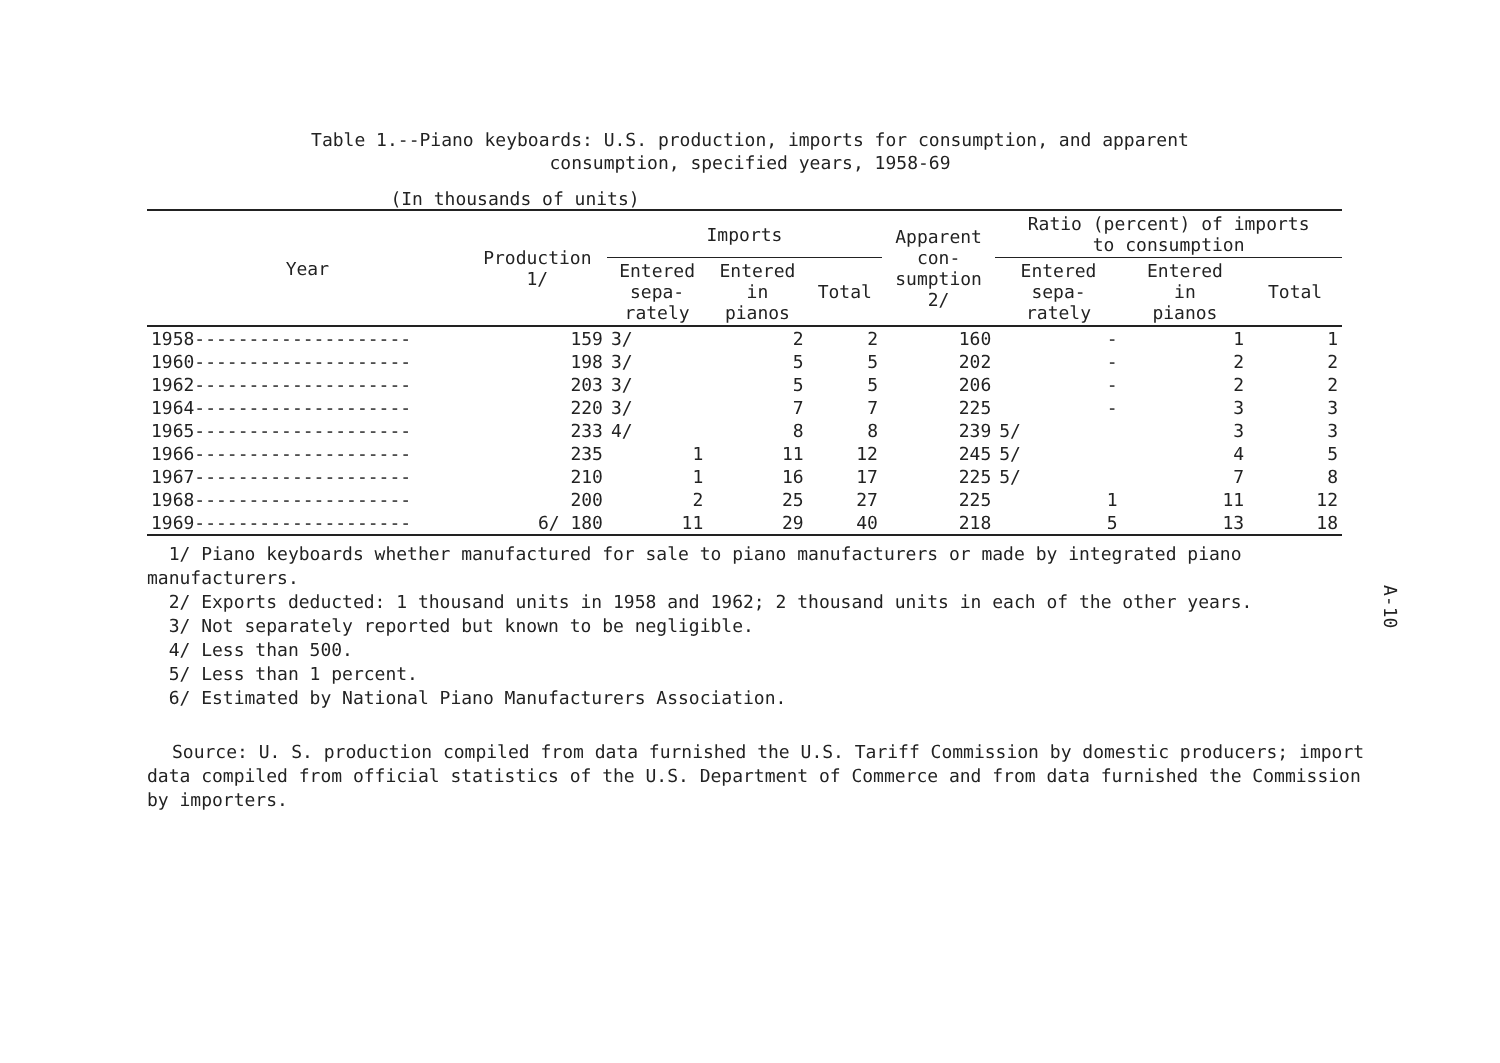Table 1.--Piano keyboards: U.S. production, imports for consumption, and apparent
consumption, specified years, 1958-69
(In thousands of units)
| Year | Production 1/ | Imports | | | Apparent con- sumption 2/ | Ratio (percent) of imports to consumption | | |
| --- | --- | --- | --- | --- | --- | --- | --- | --- |
| | | Entered sepa- rately | Entered in pianos | Total | | Entered sepa- rately | Entered in pianos | Total |
| 1958-------------------- | 159 | 3/ | 2 | 2 | 160 | - | 1 | 1 |
| 1960-------------------- | 198 | 3/ | 5 | 5 | 202 | - | 2 | 2 |
| 1962-------------------- | 203 | 3/ | 5 | 5 | 206 | - | 2 | 2 |
| 1964-------------------- | 220 | 3/ | 7 | 7 | 225 | - | 3 | 3 |
| 1965-------------------- | 233 | 4/ | 8 | 8 | 239 | 5/ | 3 | 3 |
| 1966-------------------- | 235 | 1 | 11 | 12 | 245 | 5/ | 4 | 5 |
| 1967-------------------- | 210 | 1 | 16 | 17 | 225 | 5/ | 7 | 8 |
| 1968-------------------- | 200 | 2 | 25 | 27 | 225 | 1 | 11 | 12 |
| 1969-------------------- | 6/ 180 | 11 | 29 | 40 | 218 | 5 | 13 | 18 |
1/ Piano keyboards whether manufactured for sale to piano manufacturers or made by integrated piano manufacturers.
2/ Exports deducted: 1 thousand units in 1958 and 1962; 2 thousand units in each of the other years.
3/ Not separately reported but known to be negligible.
4/ Less than 500.
5/ Less than 1 percent.
6/ Estimated by National Piano Manufacturers Association.
Source: U. S. production compiled from data furnished the U.S. Tariff Commission by domestic producers; import data compiled from official statistics of the U.S. Department of Commerce and from data furnished the Commission by importers.
A-10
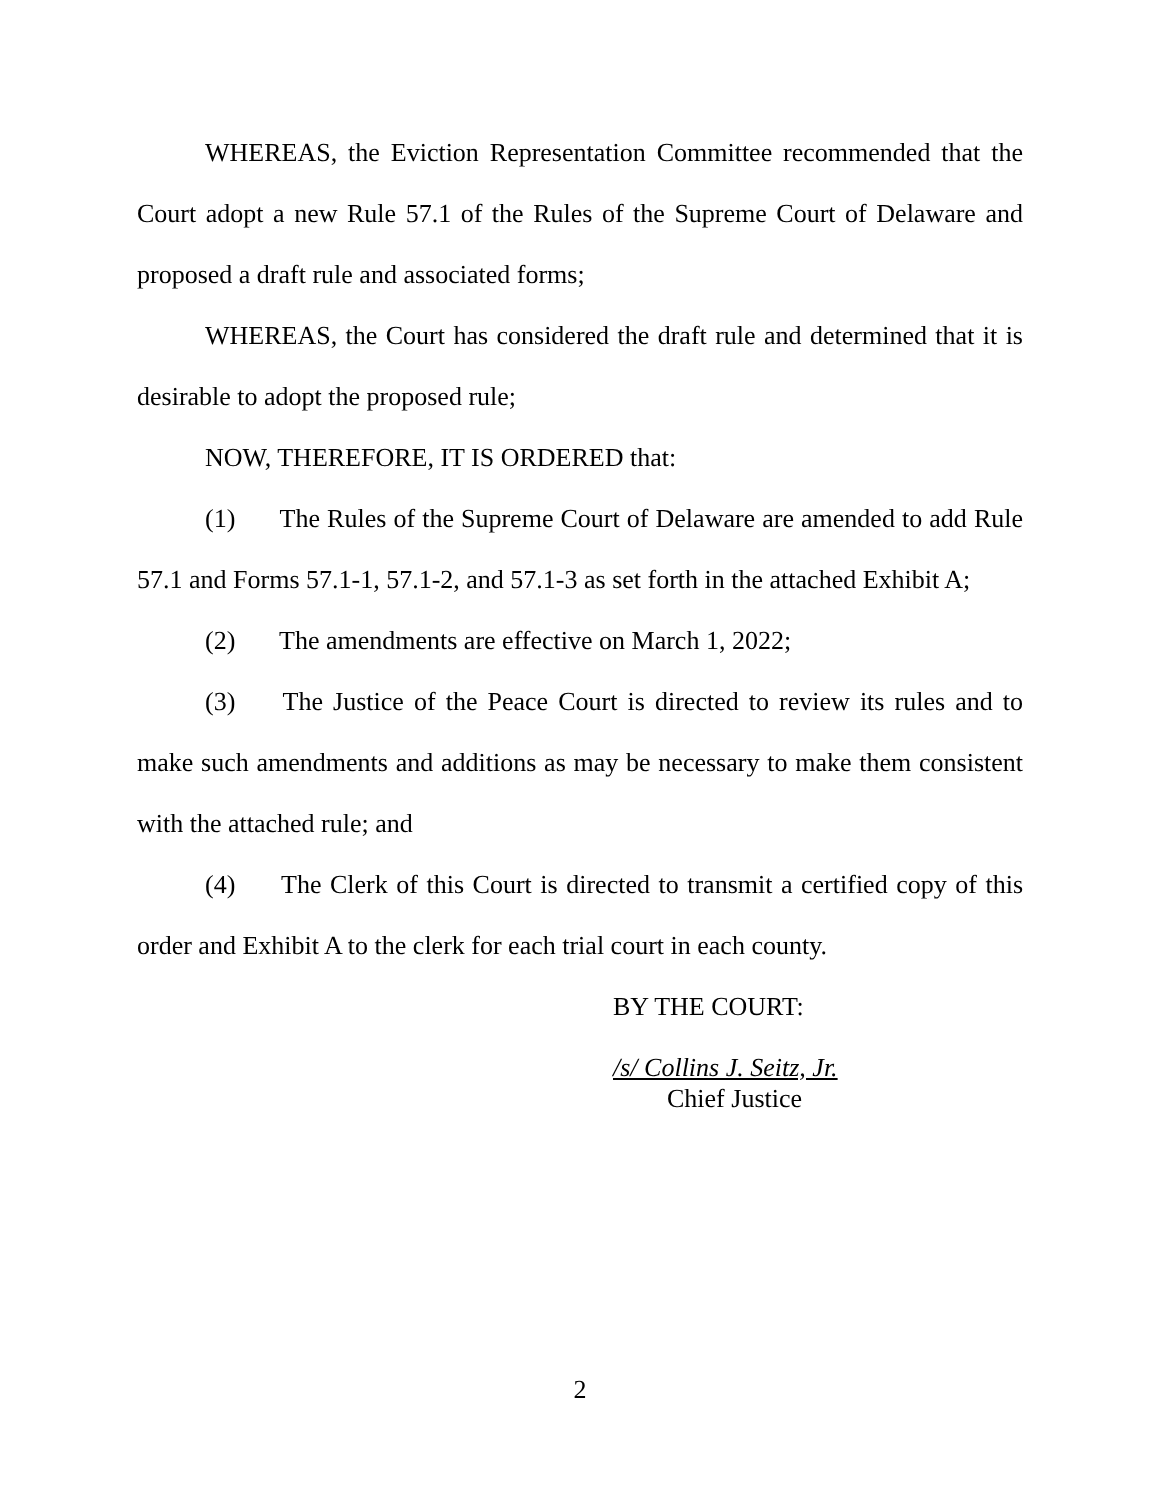WHEREAS, the Eviction Representation Committee recommended that the Court adopt a new Rule 57.1 of the Rules of the Supreme Court of Delaware and proposed a draft rule and associated forms;
WHEREAS, the Court has considered the draft rule and determined that it is desirable to adopt the proposed rule;
NOW, THEREFORE, IT IS ORDERED that:
(1) The Rules of the Supreme Court of Delaware are amended to add Rule 57.1 and Forms 57.1-1, 57.1-2, and 57.1-3 as set forth in the attached Exhibit A;
(2) The amendments are effective on March 1, 2022;
(3) The Justice of the Peace Court is directed to review its rules and to make such amendments and additions as may be necessary to make them consistent with the attached rule; and
(4) The Clerk of this Court is directed to transmit a certified copy of this order and Exhibit A to the clerk for each trial court in each county.
BY THE COURT:
/s/ Collins J. Seitz, Jr.
Chief Justice
2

Exercise prompt
Copy word for word the span of the records above that begins at the line with "225 | 5/ | 7 | 8 |" and ends at the line with "(2) The amendments", including those two lines but not the pictures.

Response area
| 1967-------------------- | 210 | 1 | 16 | 17 | 225 | 5/ | 7 | 8 |
| 1968-------------------- | 200 | 2 | 25 | 27 | 225 | 1 | 11 | 12 |
| 1969-------------------- | 6/ 180 | 11 | 29 | 40 | 218 | 5 | 13 | 18 |
1/ Piano keyboards whether manufactured for sale to piano manufacturers or made by integrated piano manufacturers.
2/ Exports deducted: 1 thousand units in 1958 and 1962; 2 thousand units in each of the other years.
3/ Not separately reported but known to be negligible.
4/ Less than 500.
5/ Less than 1 percent.
6/ Estimated by National Piano Manufacturers Association.
Source: U. S. production compiled from data furnished the U.S. Tariff Commission by domestic producers; import data compiled from official statistics of the U.S. Department of Commerce and from data furnished the Commission by importers.
A-10
WHEREAS, the Eviction Representation Committee recommended that the Court adopt a new Rule 57.1 of the Rules of the Supreme Court of Delaware and proposed a draft rule and associated forms;
WHEREAS, the Court has considered the draft rule and determined that it is desirable to adopt the proposed rule;
NOW, THEREFORE, IT IS ORDERED that:
(1) The Rules of the Supreme Court of Delaware are amended to add Rule 57.1 and Forms 57.1-1, 57.1-2, and 57.1-3 as set forth in the attached Exhibit A;
(2) The amendments are effective on March 1, 2022;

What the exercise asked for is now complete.